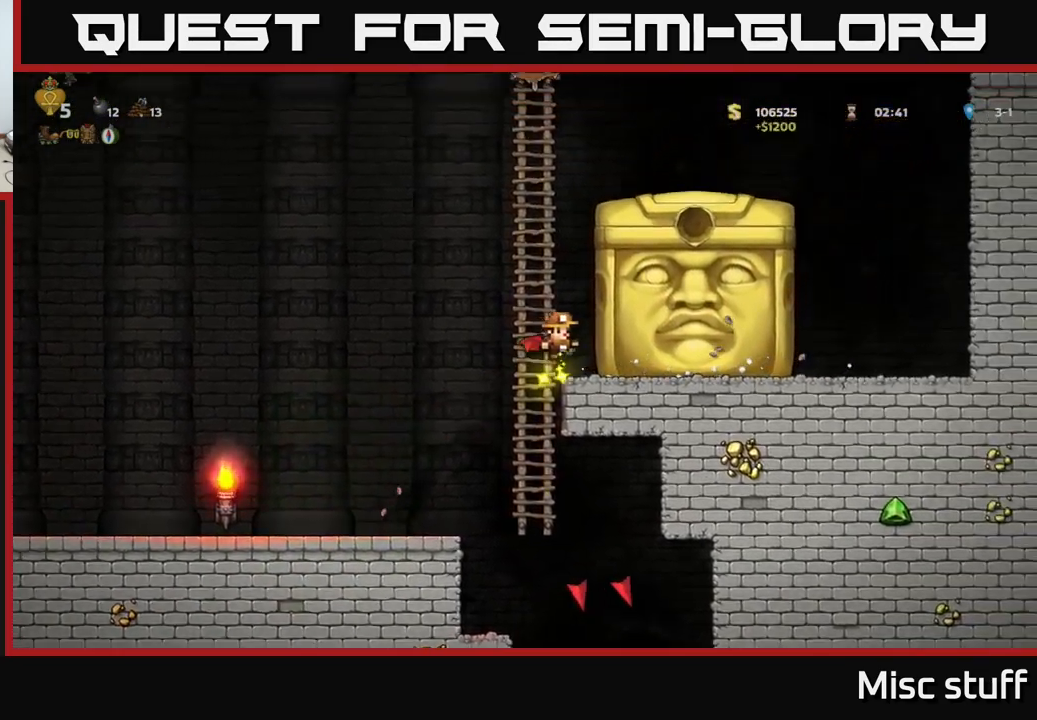
{"buttons": [], "left_stick": "center", "events": [[450, "DPAD_LEFT", "up"]]}
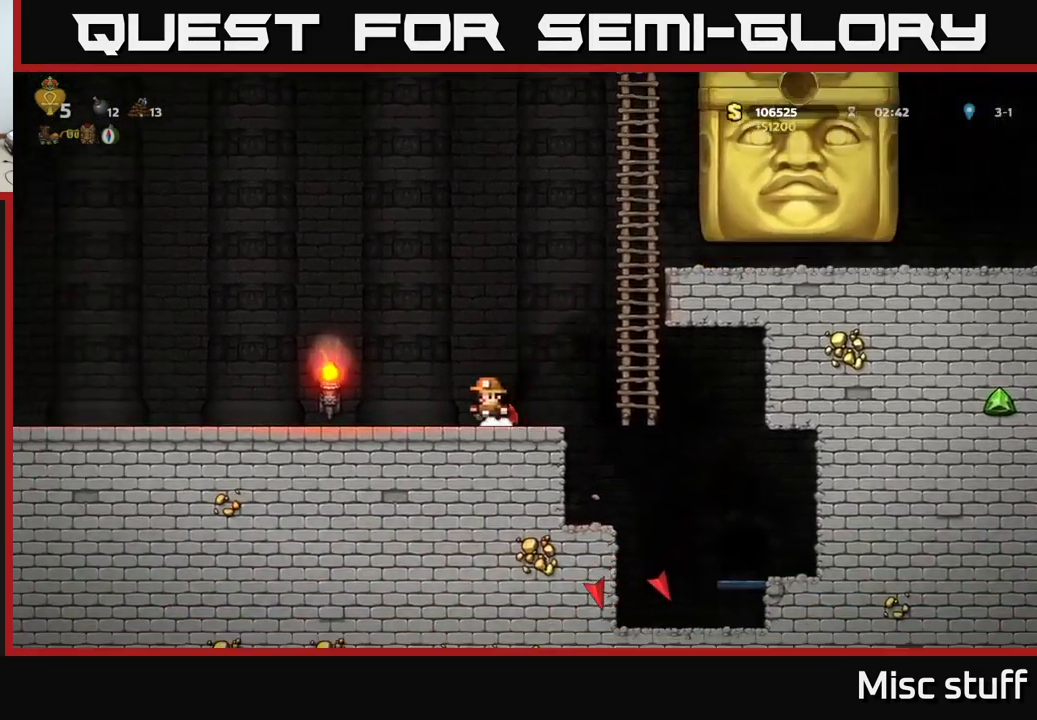
{"buttons": [], "left_stick": "center", "events": []}
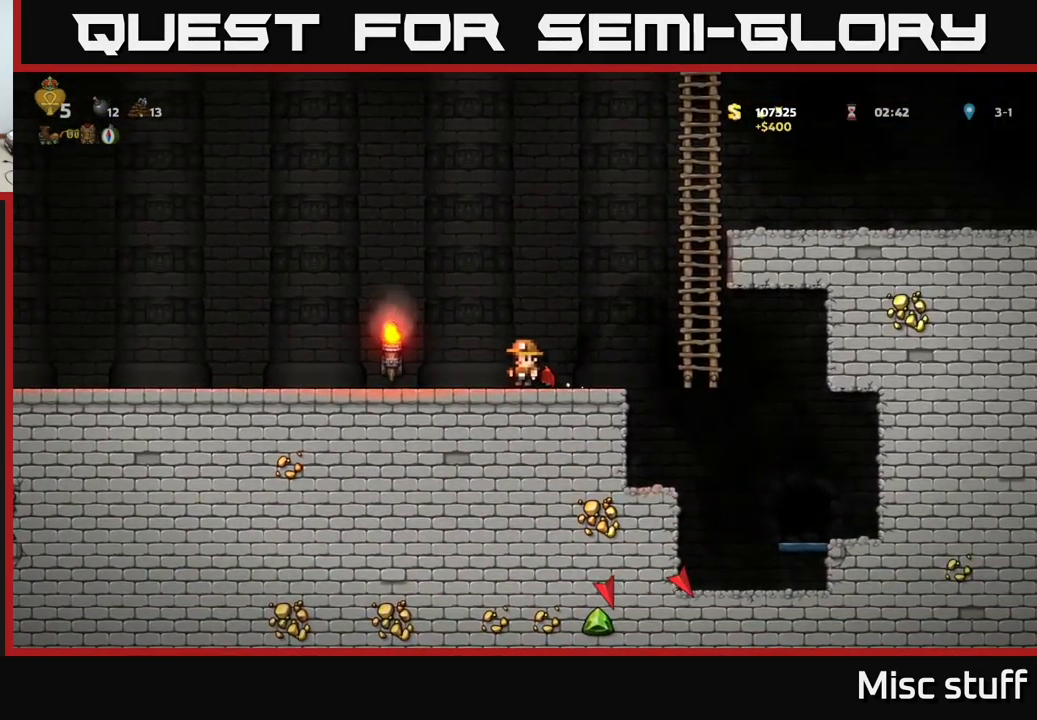
{"buttons": ["DPAD_LEFT"], "left_stick": "center", "events": [[250, "DPAD_LEFT", "down"]]}
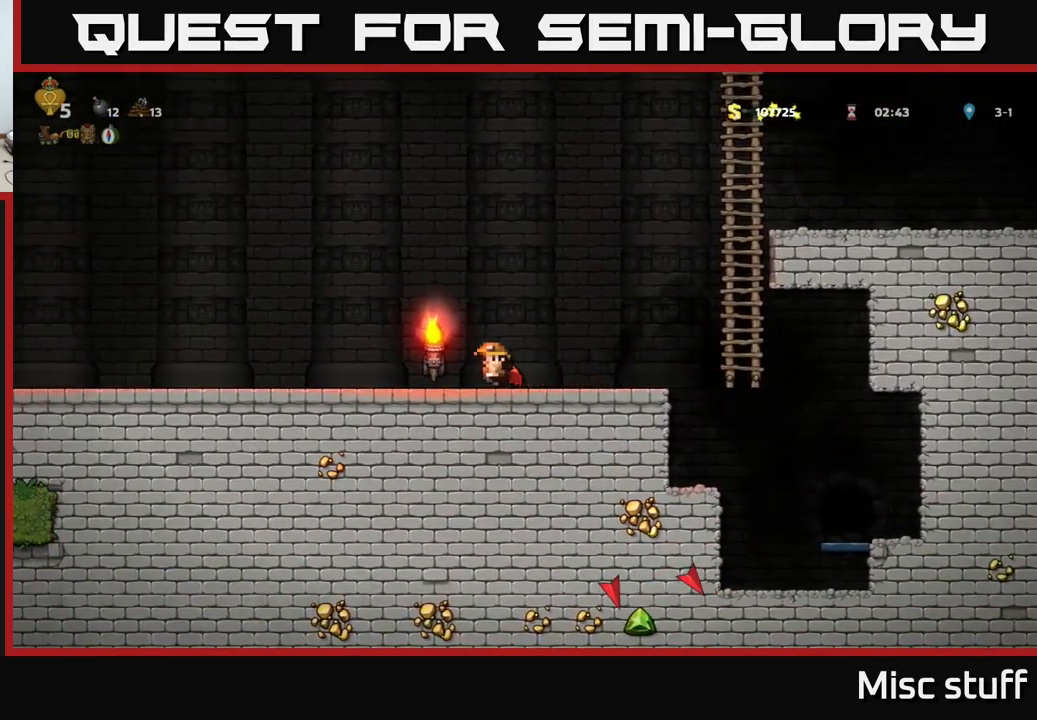
{"buttons": [], "left_stick": "center", "events": [[483, "DPAD_LEFT", "up"]]}
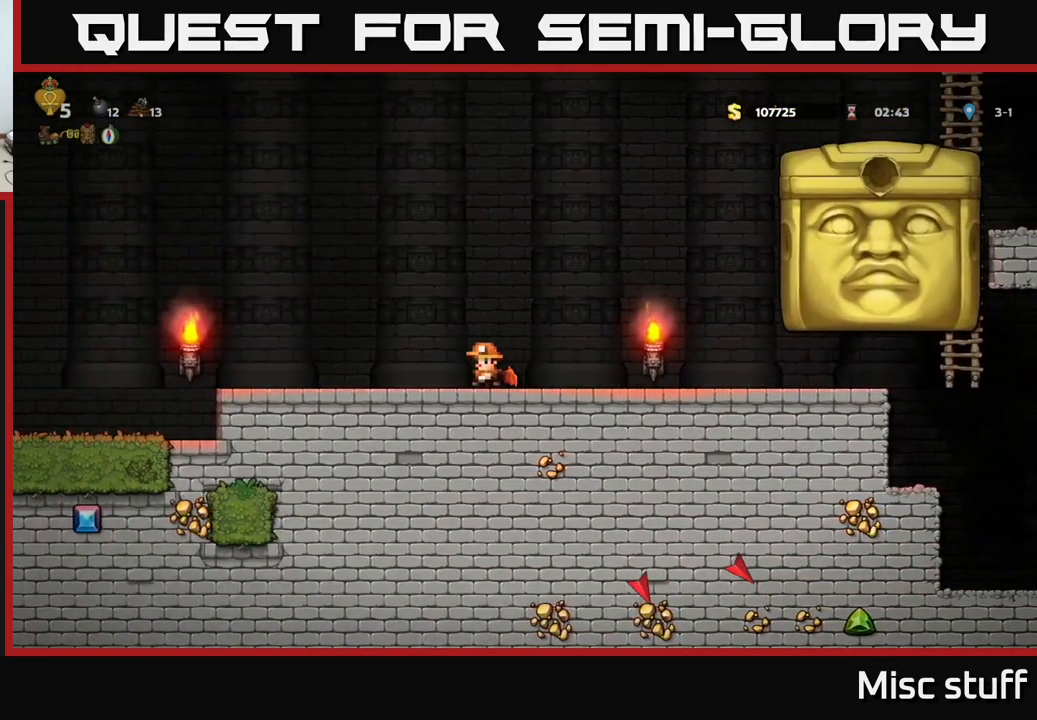
{"buttons": ["DPAD_RIGHT"], "left_stick": "center", "events": [[217, "DPAD_RIGHT", "down"]]}
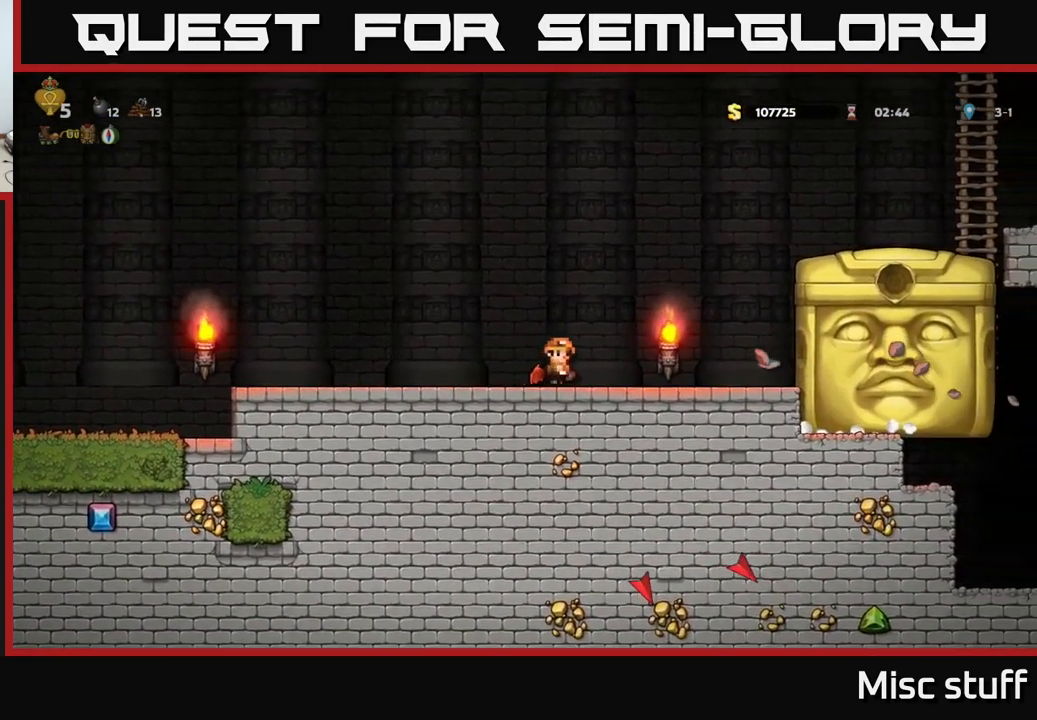
{"buttons": [], "left_stick": "center", "events": [[117, "DPAD_RIGHT", "up"]]}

= = =

None of the pictures should be copied, but every record above must be returned exactly.

ANSWER BOX
{"buttons": [], "left_stick": "center", "events": [[450, "DPAD_LEFT", "up"]]}
{"buttons": [], "left_stick": "center", "events": []}
{"buttons": ["DPAD_LEFT"], "left_stick": "center", "events": [[250, "DPAD_LEFT", "down"]]}
{"buttons": [], "left_stick": "center", "events": [[483, "DPAD_LEFT", "up"]]}
{"buttons": ["DPAD_RIGHT"], "left_stick": "center", "events": [[217, "DPAD_RIGHT", "down"]]}
{"buttons": [], "left_stick": "center", "events": [[117, "DPAD_RIGHT", "up"]]}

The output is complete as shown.